(What needs to be done): Search the data for the string "down" and copy each line where it turns up.

(Stored data):
_____
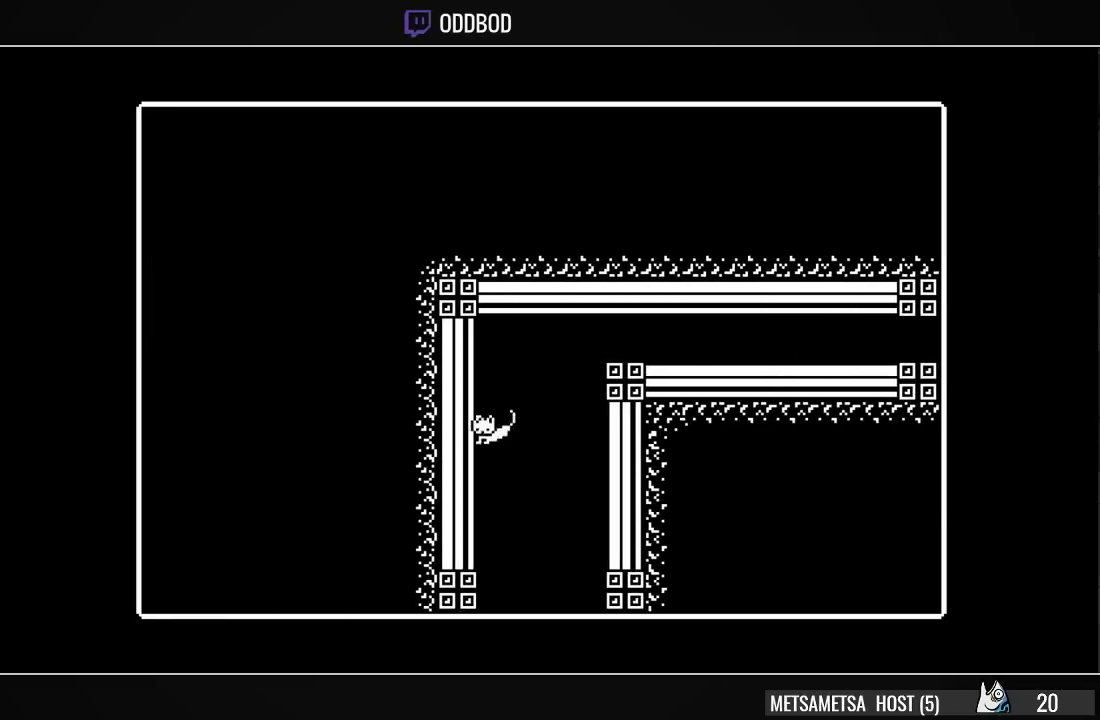
{"buttons": [], "right_stick": "center", "events": []}
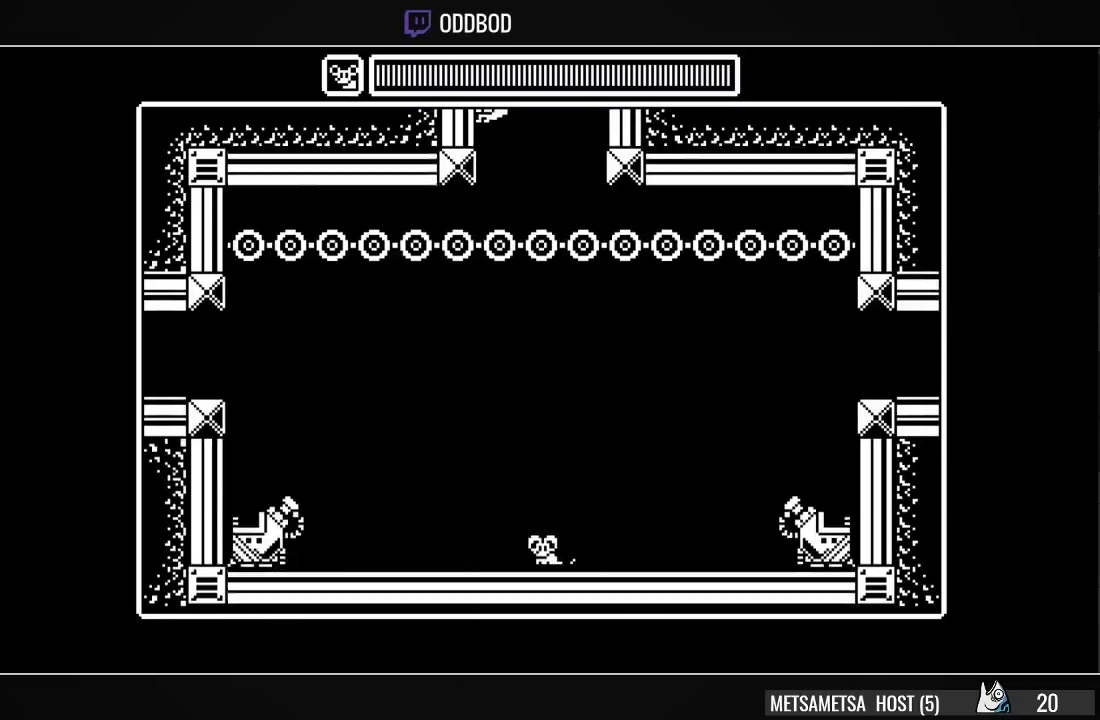
{"buttons": [], "right_stick": "center", "events": []}
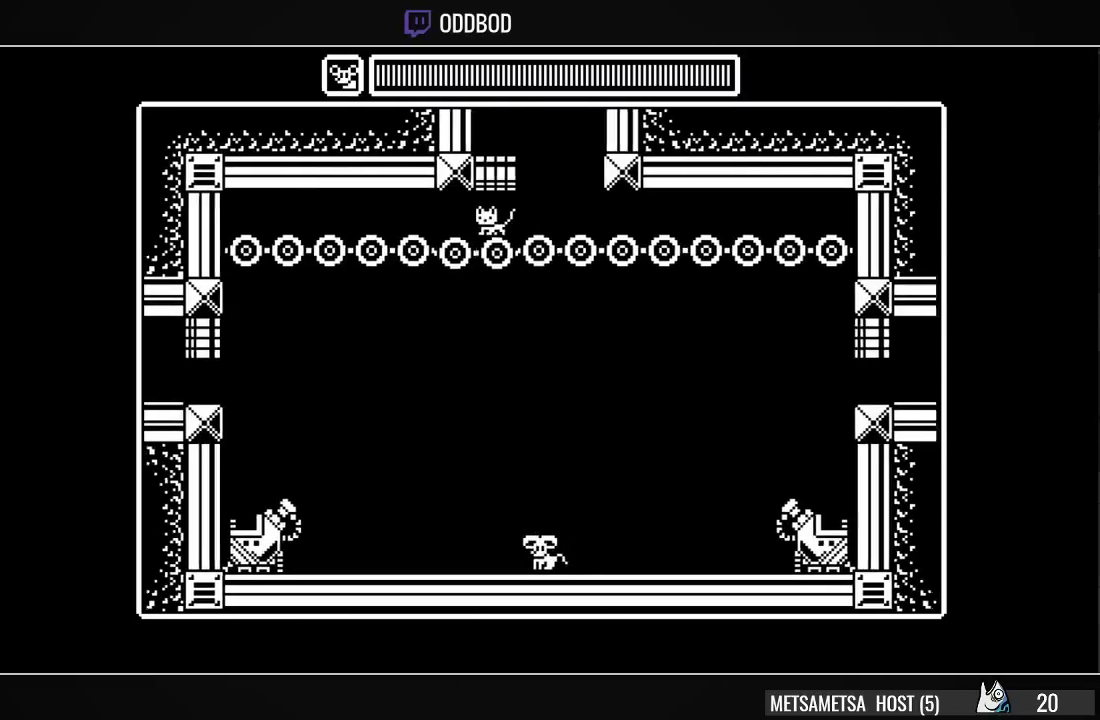
{"buttons": ["CROSS", "SQUARE"], "right_stick": "center", "events": [[33, "DPAD_LEFT", "down"], [67, "CROSS", "down"], [100, "SQUARE", "down"], [200, "CROSS", "up"], [200, "DPAD_LEFT", "up"], [200, "SQUARE", "up"], [233, "CROSS", "down"], [233, "SQUARE", "down"], [300, "CROSS", "up"], [300, "SQUARE", "up"], [367, "CROSS", "down"], [367, "SQUARE", "down"], [433, "SQUARE", "up"], [500, "SQUARE", "down"]]}
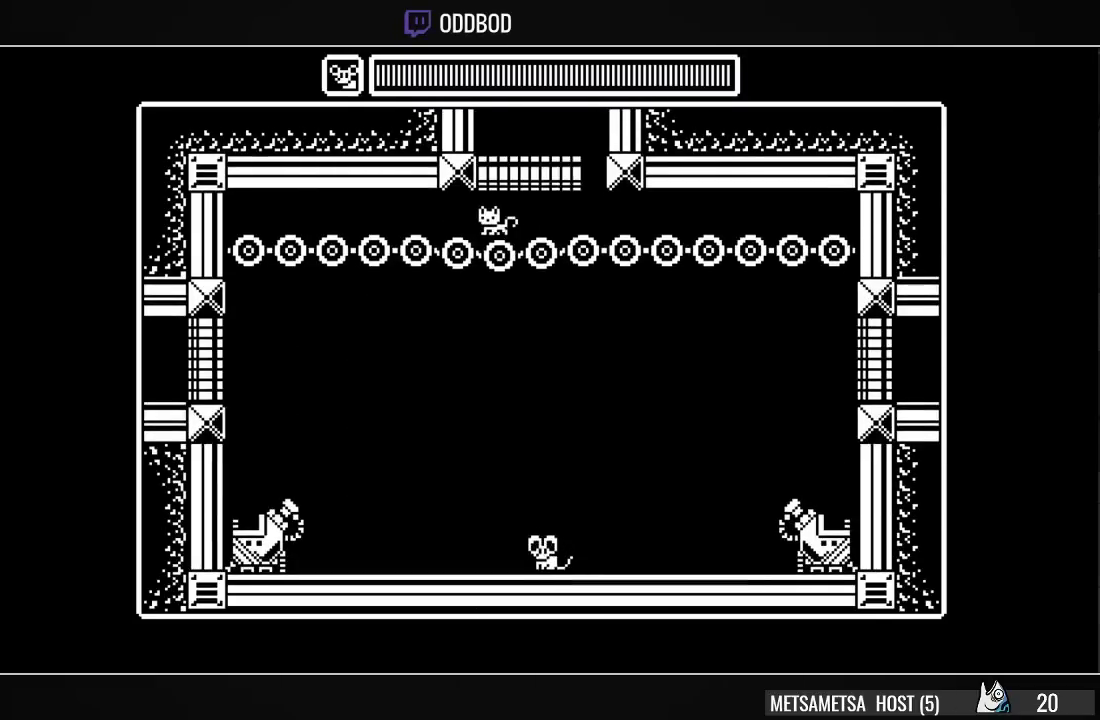
{"buttons": ["CROSS"], "right_stick": "center", "events": [[67, "CROSS", "up"], [67, "SQUARE", "up"], [133, "CROSS", "down"], [133, "SQUARE", "down"], [200, "CROSS", "up"], [200, "SQUARE", "up"], [267, "CROSS", "down"], [267, "SQUARE", "down"], [300, "SQUARE", "up"], [333, "CROSS", "up"], [367, "CROSS", "down"], [367, "SQUARE", "down"], [467, "CROSS", "up"], [467, "SQUARE", "up"], [500, "CROSS", "down"]]}
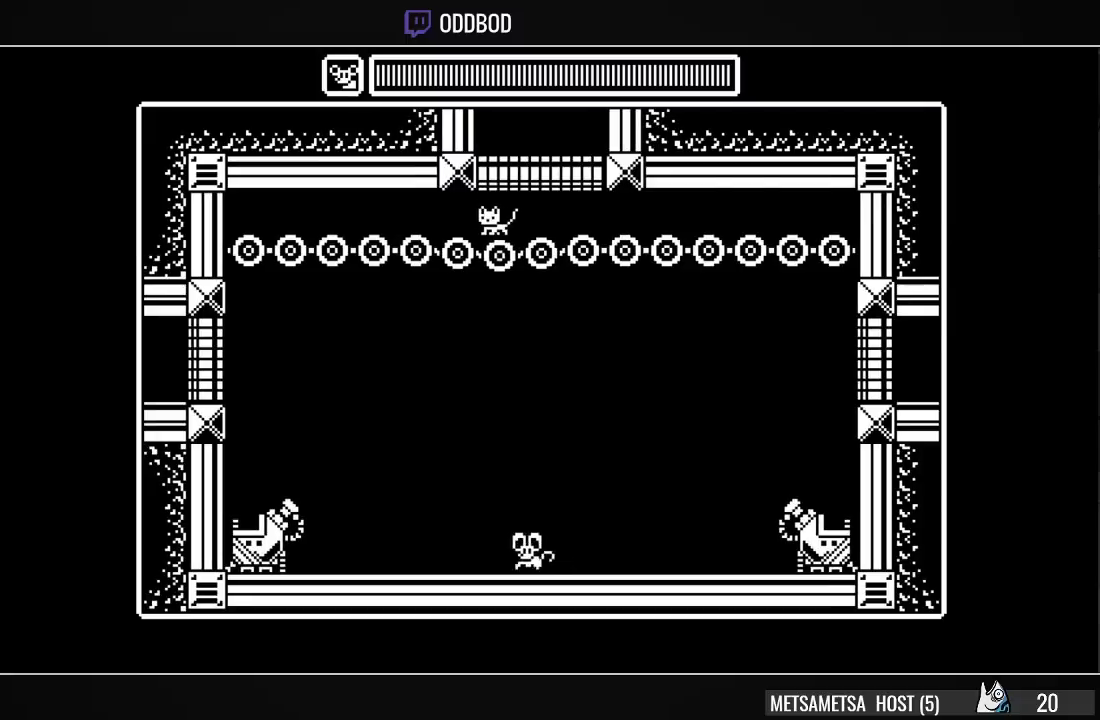
{"buttons": [], "right_stick": "center", "events": [[33, "SQUARE", "down"], [200, "SQUARE", "up"], [233, "CROSS", "up"], [267, "CROSS", "down"], [267, "SQUARE", "down"], [333, "CROSS", "up"], [333, "SQUARE", "up"], [400, "CROSS", "down"], [400, "SQUARE", "down"], [467, "SQUARE", "up"], [500, "CROSS", "up"]]}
_____
(Solution to this exercise):
{"buttons": ["CROSS", "SQUARE"], "right_stick": "center", "events": [[33, "DPAD_LEFT", "down"], [67, "CROSS", "down"], [100, "SQUARE", "down"], [200, "CROSS", "up"], [200, "DPAD_LEFT", "up"], [200, "SQUARE", "up"], [233, "CROSS", "down"], [233, "SQUARE", "down"], [300, "CROSS", "up"], [300, "SQUARE", "up"], [367, "CROSS", "down"], [367, "SQUARE", "down"], [433, "SQUARE", "up"], [500, "SQUARE", "down"]]}
{"buttons": ["CROSS"], "right_stick": "center", "events": [[67, "CROSS", "up"], [67, "SQUARE", "up"], [133, "CROSS", "down"], [133, "SQUARE", "down"], [200, "CROSS", "up"], [200, "SQUARE", "up"], [267, "CROSS", "down"], [267, "SQUARE", "down"], [300, "SQUARE", "up"], [333, "CROSS", "up"], [367, "CROSS", "down"], [367, "SQUARE", "down"], [467, "CROSS", "up"], [467, "SQUARE", "up"], [500, "CROSS", "down"]]}
{"buttons": [], "right_stick": "center", "events": [[33, "SQUARE", "down"], [200, "SQUARE", "up"], [233, "CROSS", "up"], [267, "CROSS", "down"], [267, "SQUARE", "down"], [333, "CROSS", "up"], [333, "SQUARE", "up"], [400, "CROSS", "down"], [400, "SQUARE", "down"], [467, "SQUARE", "up"], [500, "CROSS", "up"]]}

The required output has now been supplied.